Once the form is clamped to the panel, it's a good idea to seal the joint between the panel and the form on the outside of the panel with masking tape so when you add resin to build up the flange it doesn't leak all over the outside of the panel. This photo is from below showing the tape sealing teh joint.

Similarly, a simple straight form of 1x6 pine is added to the back of the roof, and the outside of the joint is taped as above. Waxed paper is wrapped around the board. This form is easiest with long pipe clamps.

I've also added a line of masking tape about 1" from the joint on the inside of the panels. By using tape to define the edge of the fiberglass I'll be adding the end result will be a more finished look rather than a random edge to the resin/fiberglass that's been added.


Expedition Leader
Adding the flanges, layer 1.

To bond successfully to the factory SMC, I'm using USC All Resin, which is SMC-compatible. You can refer back a few posts to the section on materials for more info and alternatives.

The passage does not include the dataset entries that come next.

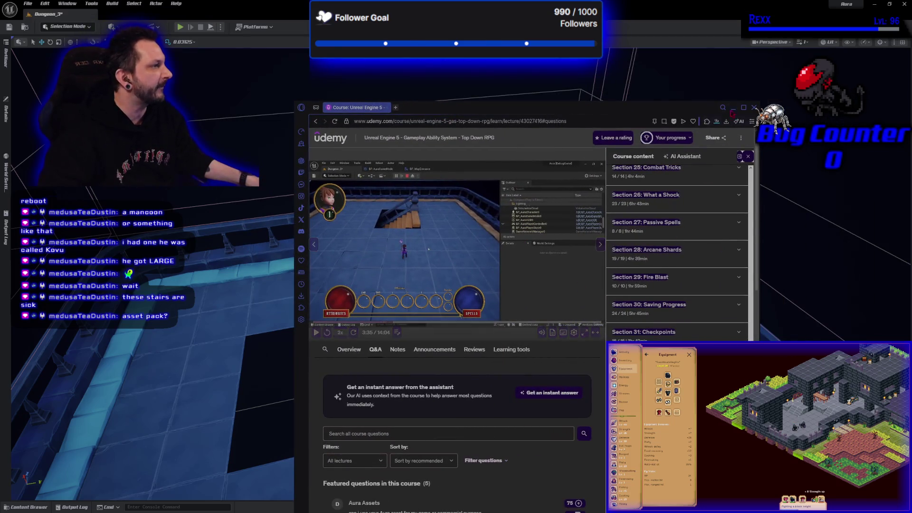
pyautogui.click(744, 107)
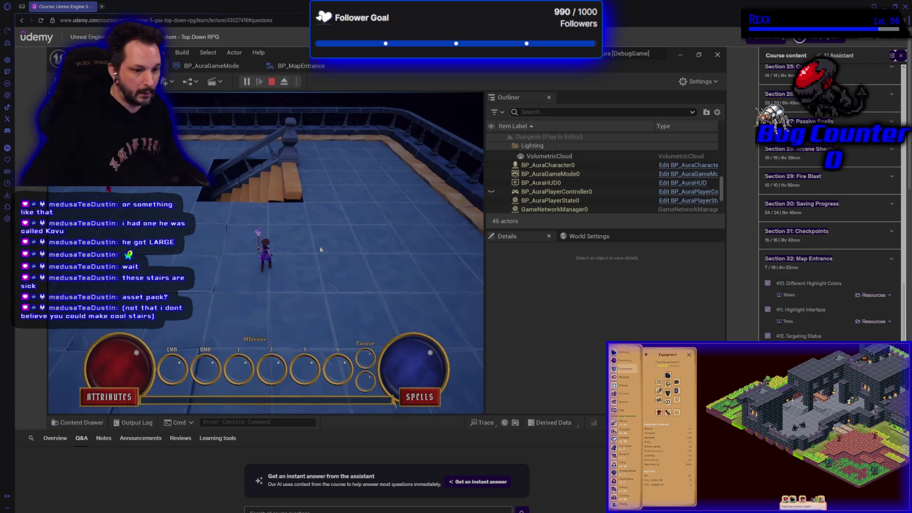
pyautogui.press('space')
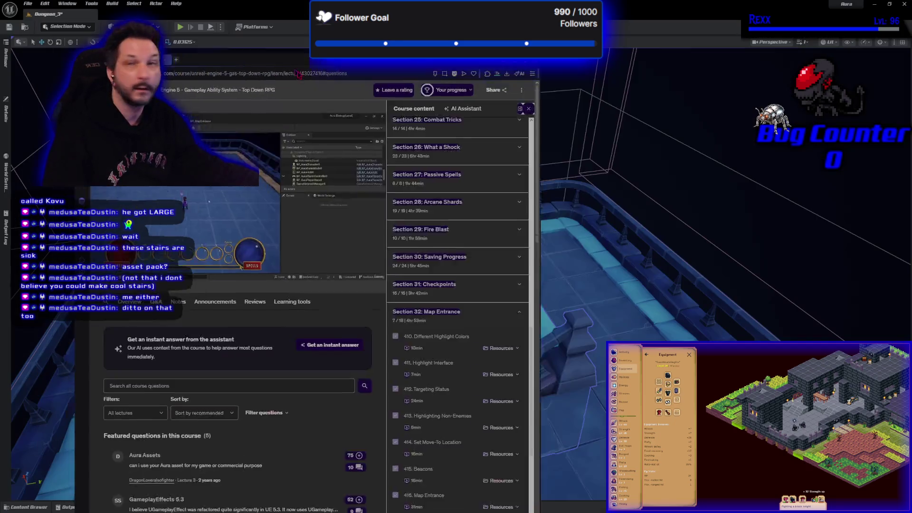
# - Shrink and move the course window aside, then minimise it to reveal the level
pyautogui.moveTo(432, 6)
pyautogui.mouseDown()
pyautogui.moveTo(296, 75)
pyautogui.moveTo(546, 178)
pyautogui.moveTo(551, 190)
pyautogui.mouseUp()
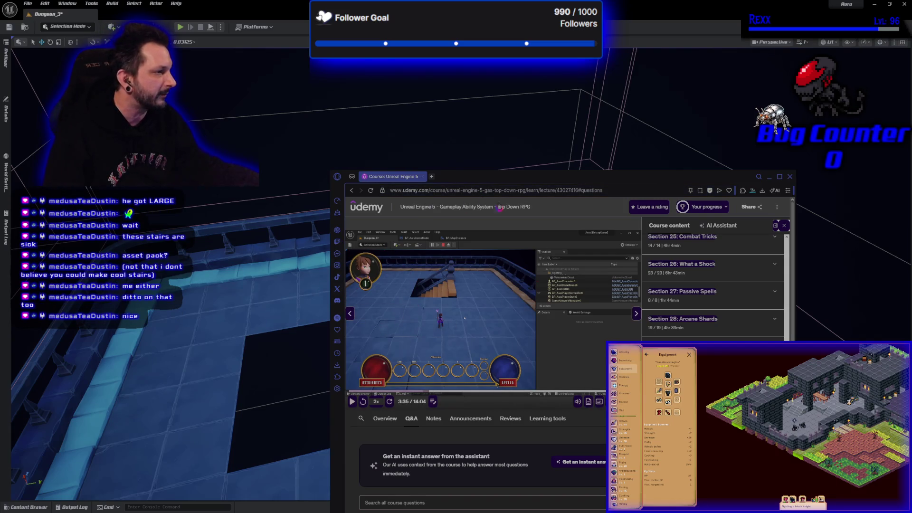
pyautogui.moveTo(618, 176); pyautogui.dragTo(514, 95)
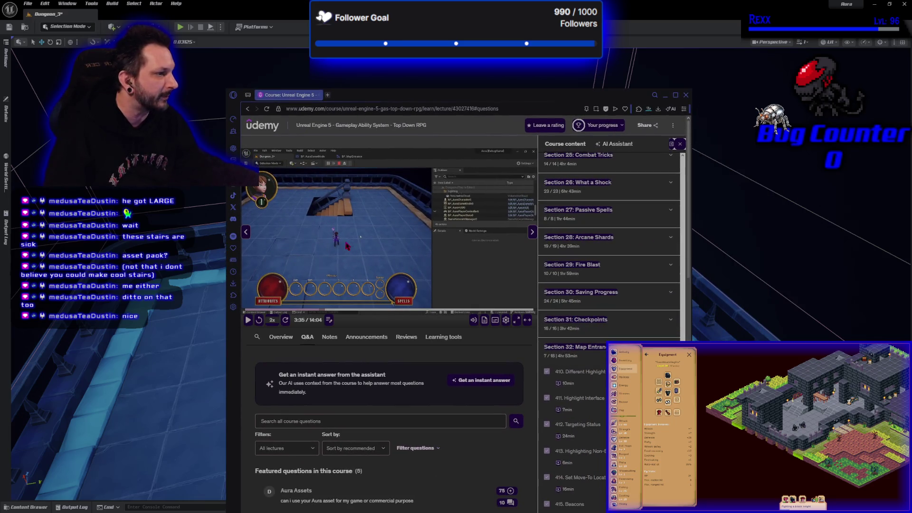
pyautogui.press('super+Down')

I'm using 1"-wide strips of 1.5 ounce fiberglass mat as a first layer. Mat is a random collection of glass strands held together with a binding material that dissolves when soaked in resin. The reason I'm using mat as a first layer is that it will provide the best bond to the hardtop. I'll lay the mat flat on the hardtop, and it should be cut to width so that it can butt against the form and reach almost all the way to the masking tape. I'll use only one strip, laid directly on the hardtop.

The strips of mat laid in place:

The strip on the hardtop will be saturated with SMC-compatible resin, and the strip on the form can be done with ordinary polyester resin.

After those are laid in place and saturated with resin, I'll add several layers of 2"-wide fiberglass tape on top of the mat, folded into the corner. The fiberglass tape will provide a nice finished look to the flange if done carefully, and will be very strong. Also, the fiberglass tape layers will be applied using ordinary polyester resin rather than the expensive SMC-compatible resin.

2" fiberglass tape, which will be applied as layers 2-4 after the mat has been soaked with SMC-compatible resin:

BTW the best way to cut fiberglass mat accurately is with a roller cutter and a straightedge. I do it on an old piece of vinyl flooring.

Before mixing the resin, it's good practice to get all of the fiberglass ready and laid out nearby in the order you'll need it - you don't want to be racing the clock by having to cut the fiberglass after the resin has been catalyzed.